Looking at the worst case scenario: you operate a worldwide IoT deployment and need to know the location of each of your devices immediately (e.g. because you are tracking the delivery of a COVID-19 vaccine worldwide). The current cell_towers.csv.gz
has 42,951,312 LTE cells listed, so let's assume you need to resolve 10% of those cells (which btw. also means your fleet has 4 million devices), you are looking at costs of $21,475 using Google. I'd say these costs are negligible given that you will also need to invest around $100M in the hardware (assuming cost per tracker of $25 dollars).
So my point here is that from a cost perspective using a third party service is not expensive, and will offer higher quality data.
Thanks for pointing out the caching fact, I actually did not see this (but then you also have to respect a certain ttl of the data since things change from time to time).
For the cost perspective: You are looking at this from a owner = operator perspective thus operating costs are low compared to investment. If you contract for operations only or say a SaaS business these 20k there and 20k there add up minimizing your profit or even prohibit the business model. Your calculations are a good point, but still 20kUSD is a lot of money.
https://bifravst.github.io/cell-geolocation-helpers/ does not work (live demo referenced from the docs)
For the cost perspective: You are looking at this from a owner = operator perspective thus operating costs are low compared to investment. If you contract for operations only or say a SaaS business these 20k there and 20k there add up minimizing your profit or even prohibit the business model. Your calculations are a good point, but still 20kUSD is a lot of money.
If you are providing production services for 4 million IoT devices and you are struggling with costs of $20k, even per month, I'd say your business model is wrong. Thanks anyway for providing this input, it helps to understand why this feature might be relevant. I am really open for a contribution, and I don't see this to be a big effort: it should be integrated as an option (like the UnwiredLabs feature) into the cell geolocation resolution state machine (step functions), and then have a cron lambda that fetches the daily updates. Writing the tests will probably be the most interesting challenge because we can't download the full set for every test run, but need to fake it (e.g. seed with a known data subset).
https://bifravst.github.io/cell-geolocation-helpers/ does not work (live demo referenced from the docs)

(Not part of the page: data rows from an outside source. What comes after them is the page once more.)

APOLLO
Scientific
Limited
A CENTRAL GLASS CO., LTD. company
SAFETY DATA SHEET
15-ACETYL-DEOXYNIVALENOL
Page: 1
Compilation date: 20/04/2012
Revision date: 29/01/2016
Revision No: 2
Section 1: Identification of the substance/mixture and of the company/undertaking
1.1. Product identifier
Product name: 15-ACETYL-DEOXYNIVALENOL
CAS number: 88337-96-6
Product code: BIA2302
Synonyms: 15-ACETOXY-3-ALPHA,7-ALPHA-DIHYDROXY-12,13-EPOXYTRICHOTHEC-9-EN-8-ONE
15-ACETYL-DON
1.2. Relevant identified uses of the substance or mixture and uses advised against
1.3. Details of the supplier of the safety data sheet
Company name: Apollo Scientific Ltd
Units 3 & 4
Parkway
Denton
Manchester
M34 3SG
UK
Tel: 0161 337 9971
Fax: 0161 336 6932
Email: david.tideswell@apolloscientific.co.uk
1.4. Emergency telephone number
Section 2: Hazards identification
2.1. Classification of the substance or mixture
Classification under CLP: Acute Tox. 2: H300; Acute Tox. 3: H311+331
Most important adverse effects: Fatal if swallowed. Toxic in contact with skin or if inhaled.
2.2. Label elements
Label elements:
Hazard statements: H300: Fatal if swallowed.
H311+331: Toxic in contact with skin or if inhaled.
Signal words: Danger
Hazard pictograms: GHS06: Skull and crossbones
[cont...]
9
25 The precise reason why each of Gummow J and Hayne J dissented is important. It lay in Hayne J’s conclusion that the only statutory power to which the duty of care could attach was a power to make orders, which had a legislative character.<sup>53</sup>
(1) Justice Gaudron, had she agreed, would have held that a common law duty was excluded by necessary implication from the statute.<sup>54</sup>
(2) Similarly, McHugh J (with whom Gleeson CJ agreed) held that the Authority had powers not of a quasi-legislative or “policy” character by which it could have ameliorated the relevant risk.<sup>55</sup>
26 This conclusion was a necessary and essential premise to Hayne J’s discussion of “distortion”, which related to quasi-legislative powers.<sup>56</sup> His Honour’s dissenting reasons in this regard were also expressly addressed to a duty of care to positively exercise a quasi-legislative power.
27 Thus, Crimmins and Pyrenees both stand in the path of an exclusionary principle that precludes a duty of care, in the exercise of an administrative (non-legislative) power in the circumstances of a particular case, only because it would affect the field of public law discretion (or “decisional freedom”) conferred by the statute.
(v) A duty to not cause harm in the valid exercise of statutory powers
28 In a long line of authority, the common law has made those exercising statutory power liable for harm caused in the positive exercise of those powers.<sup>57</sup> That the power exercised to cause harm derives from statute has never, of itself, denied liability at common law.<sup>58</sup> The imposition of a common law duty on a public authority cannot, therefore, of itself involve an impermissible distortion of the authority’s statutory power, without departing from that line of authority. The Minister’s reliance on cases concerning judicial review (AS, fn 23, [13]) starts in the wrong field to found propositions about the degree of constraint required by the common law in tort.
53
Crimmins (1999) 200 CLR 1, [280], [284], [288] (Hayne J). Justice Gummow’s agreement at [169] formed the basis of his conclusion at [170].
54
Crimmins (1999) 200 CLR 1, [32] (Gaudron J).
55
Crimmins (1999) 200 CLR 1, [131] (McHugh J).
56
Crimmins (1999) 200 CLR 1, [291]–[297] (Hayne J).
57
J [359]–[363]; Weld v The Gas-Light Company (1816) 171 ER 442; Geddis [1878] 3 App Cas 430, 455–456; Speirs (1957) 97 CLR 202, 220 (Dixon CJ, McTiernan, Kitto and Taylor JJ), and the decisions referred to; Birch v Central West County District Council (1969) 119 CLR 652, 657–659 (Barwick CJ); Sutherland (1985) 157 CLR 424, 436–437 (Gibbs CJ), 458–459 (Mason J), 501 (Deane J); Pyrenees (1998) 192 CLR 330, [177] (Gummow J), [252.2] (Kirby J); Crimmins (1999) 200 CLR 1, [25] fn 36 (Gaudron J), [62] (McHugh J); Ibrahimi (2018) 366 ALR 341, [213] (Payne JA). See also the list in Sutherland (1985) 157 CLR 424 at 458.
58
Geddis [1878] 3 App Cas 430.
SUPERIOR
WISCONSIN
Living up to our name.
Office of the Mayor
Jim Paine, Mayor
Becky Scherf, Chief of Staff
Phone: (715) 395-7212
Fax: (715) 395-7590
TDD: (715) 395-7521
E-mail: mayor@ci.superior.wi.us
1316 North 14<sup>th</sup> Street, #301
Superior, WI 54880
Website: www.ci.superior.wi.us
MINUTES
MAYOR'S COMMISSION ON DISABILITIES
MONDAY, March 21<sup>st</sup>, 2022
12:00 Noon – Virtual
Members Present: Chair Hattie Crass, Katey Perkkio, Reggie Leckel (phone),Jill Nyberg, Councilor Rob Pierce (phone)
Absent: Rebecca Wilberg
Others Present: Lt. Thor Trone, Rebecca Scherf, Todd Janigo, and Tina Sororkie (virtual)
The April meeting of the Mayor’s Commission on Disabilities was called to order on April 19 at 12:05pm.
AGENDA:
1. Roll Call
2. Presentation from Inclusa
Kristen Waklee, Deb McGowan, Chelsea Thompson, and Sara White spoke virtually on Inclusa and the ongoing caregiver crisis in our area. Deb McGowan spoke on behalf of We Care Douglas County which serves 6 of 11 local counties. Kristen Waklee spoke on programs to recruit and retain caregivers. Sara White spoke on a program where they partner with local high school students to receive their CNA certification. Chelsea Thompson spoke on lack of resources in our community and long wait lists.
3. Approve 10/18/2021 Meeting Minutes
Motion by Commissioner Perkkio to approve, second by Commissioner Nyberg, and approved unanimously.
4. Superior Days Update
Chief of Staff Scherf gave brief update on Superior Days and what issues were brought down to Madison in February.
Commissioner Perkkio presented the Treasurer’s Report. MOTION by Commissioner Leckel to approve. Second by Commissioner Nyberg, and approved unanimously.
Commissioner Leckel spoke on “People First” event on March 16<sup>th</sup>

Thank you for reporting this, it's fixed now.
Instead of querying the UnwiredLabs geolocation API (which is only free for a limited amount of request), an API serving the free OpenCelliD data could be implemented.
It would be seeded with the large dataset once, and then download the deltas.
This will reduce the costs for user scenarios where they need to resolve a lot of different cell locations. It also removes the inherent transmission of metadata about the devices in a solution (in practice UnwiredLabs will know where devices from this solution are located globally).
The downside is that it will increase the cost for running Bifravst.
Please use the reaction feature (:+1:) to mark if this would be valuable for you.